All of these areas are fascinating, totally interesting until Roach gets to her final three chapters devoted to the numerous problems regarding the safety of men and women in submarines. She details the scary aspects of the bends, should surfacing happen too quickly for men deep in the water. She explains the complicated sleep patterns for the crew, which in many cases result in sleep depravation. Then she describes the issues of boredom and of close proximity to others. All of these are likely to result in stress. She concludes, “If everyone in the world did a stint in the Navy [particularly on a submarine], we wouldn’t need a Navy.” But, in the aggregate, these chapters, coming at the end of the book, are too long and take some of the juice out of her famous style.

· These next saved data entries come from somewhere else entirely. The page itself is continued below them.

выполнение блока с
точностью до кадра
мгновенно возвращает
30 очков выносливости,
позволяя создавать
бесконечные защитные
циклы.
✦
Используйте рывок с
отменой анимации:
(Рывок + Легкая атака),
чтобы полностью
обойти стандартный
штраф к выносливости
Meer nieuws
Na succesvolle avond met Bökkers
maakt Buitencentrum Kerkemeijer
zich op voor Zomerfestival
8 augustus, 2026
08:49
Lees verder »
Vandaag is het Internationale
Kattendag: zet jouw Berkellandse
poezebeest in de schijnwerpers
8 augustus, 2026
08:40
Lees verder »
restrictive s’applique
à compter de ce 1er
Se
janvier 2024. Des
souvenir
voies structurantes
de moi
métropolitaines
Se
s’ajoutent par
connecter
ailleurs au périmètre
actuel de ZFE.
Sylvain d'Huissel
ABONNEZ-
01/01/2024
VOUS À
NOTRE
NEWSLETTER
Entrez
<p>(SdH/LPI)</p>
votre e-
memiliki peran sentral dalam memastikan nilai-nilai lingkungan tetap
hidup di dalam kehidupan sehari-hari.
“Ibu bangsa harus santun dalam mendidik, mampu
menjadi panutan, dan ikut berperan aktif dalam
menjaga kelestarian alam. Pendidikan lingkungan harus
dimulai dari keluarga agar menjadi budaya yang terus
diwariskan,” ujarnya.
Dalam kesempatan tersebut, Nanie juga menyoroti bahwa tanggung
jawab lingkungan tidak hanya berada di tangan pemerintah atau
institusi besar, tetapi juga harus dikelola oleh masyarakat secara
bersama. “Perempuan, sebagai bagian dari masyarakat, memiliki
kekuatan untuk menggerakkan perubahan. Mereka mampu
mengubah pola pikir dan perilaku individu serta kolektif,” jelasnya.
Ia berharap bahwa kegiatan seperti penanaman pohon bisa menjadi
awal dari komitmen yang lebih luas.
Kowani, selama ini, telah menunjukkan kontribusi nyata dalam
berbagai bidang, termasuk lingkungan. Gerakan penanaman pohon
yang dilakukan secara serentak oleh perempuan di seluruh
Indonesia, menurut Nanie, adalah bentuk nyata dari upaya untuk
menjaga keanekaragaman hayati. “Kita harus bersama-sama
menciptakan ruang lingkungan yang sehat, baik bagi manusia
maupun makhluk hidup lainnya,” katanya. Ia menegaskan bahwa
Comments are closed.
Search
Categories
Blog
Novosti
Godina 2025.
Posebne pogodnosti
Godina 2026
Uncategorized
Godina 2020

Alas, parts of Grunt seem forced, though I credit Roach with relentless enthusiasm for her work. Reading this book, and her earlier ones, you move from horror and disgust to frequent belly laughs. She knows how to pack a punch in a brief sentence after she’s provided all the necessary information about a topic. In the section on the urgency for shark repellent for soldiers caught in water, she observes, “It’s no simple matter to make a man smell like shit.” To quote one of her similes—after she’s mentioned a company hired by the military to develop disgusting orders—they “put their top odor and flavor man, their ‘Million Dollar Nose’—on the job. Ernest Crocker rose to the challenge like the reek off a landfill on a summer’s noon.”
The cover photo of Grunt shows a soldier in uniform, carrying a stack of backpacks (supplies) that is taller than he. The galleys that I read provided no credit for the photo, which I believe is real, not photo-shopped. It’s a revealing image, conjuring up Tim O’Brien’s book, The Things They Carried. How any soldier can carry so much boggles the mind. Like the cover photo, Grunt gives the impression that this time Mary Roach’s topic may have overwhelmed her.